If there are insufficient grounds to argue for a hierarchically organized system of leadership focused on an individual or group of individuals with differential access to resources and authority, then it may be more profitable to alternatively envision Neolithic social relations as an organized series of interrelated, coexisting hierarchical units. From some perspectives, archaeological evidence from the Near Eastern Neolithic reflects several forms of hierarchical ritual and civic administration. For example, it appears that some dimensions of ritual practice found expression on the community level and would have undoubtedly involved ritual practitioners who controlled the timing, nature, and context of some, but not necessarily all, community rituals (see Chapter 5, this volume; Kuijt 1996; Mellaart 1967; Rollefson 1986;Voigt 1983). Researchers have also reflected on the importance of civic leadership for other tasks, such as the construction and maintenance of community buildings (Byrd 1994,Chapter 4, this volume; Kafafi andRollefson 1995; OzdoganandOzdogan 1989; Schirmer 1990; VoigtChapter 11,this volume). In light of the number of people living in some of these Neolithic communities, it is also possible that some form of civic, community-oriented leadership would have been necessary for organizing the planting and harvesting of crops. Based on spatial patterning of lithic waste materials from 'Ain Ghazal, Quintero and Wilke (1995) note that there is evidence for stone tool workshops in the Middle Pre-Pottery Neolithic and that the high degree of standardization may well reflect some from of craft specialization.

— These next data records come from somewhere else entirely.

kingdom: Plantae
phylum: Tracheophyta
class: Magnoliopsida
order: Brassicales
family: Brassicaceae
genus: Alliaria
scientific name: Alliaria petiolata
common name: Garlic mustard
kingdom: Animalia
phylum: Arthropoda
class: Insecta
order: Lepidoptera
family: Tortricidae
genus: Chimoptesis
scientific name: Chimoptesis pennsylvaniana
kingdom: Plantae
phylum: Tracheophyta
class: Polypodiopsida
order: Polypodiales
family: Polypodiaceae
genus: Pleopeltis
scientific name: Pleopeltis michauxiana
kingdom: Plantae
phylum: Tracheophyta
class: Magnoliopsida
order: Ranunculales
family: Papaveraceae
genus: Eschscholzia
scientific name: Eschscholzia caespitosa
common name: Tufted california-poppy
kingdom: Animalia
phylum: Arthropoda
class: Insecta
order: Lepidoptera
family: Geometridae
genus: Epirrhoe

Given the absence of differentation in residential architecture and mortuary practices, however, I would suggest that collectively we construct a picture of Neolithic communities in which we see a balance of economic centralization and autonomy and of coexisting dimensions of egalitarianism and hierarchy. Moreover, to understand the shifting nature of these relationships through time, it is helpful to conceptualize Neolithic community relations as focused on a series of interrelated coexisting social units that might have included, but were not limited to, kin groups, the household, ritual sodalities, and the community. Ultimately the point here is not to argue that Neolithic community relations should be viewed only as heterarchically organized, for this argument is admittedly more observed than demonstrated. Instead the papers in this volume encourage researchers to explore the diversity of social relations through material culture and the built environment, and to abandon the predetermined position that these material manifestations are linked to a single hierarchical thread. I believe that the studies in this volume provide an initial foundation upon which to understand some dimensions of different, yet interrelated, pathways of power and authority existed in the Neolithic of the Near East.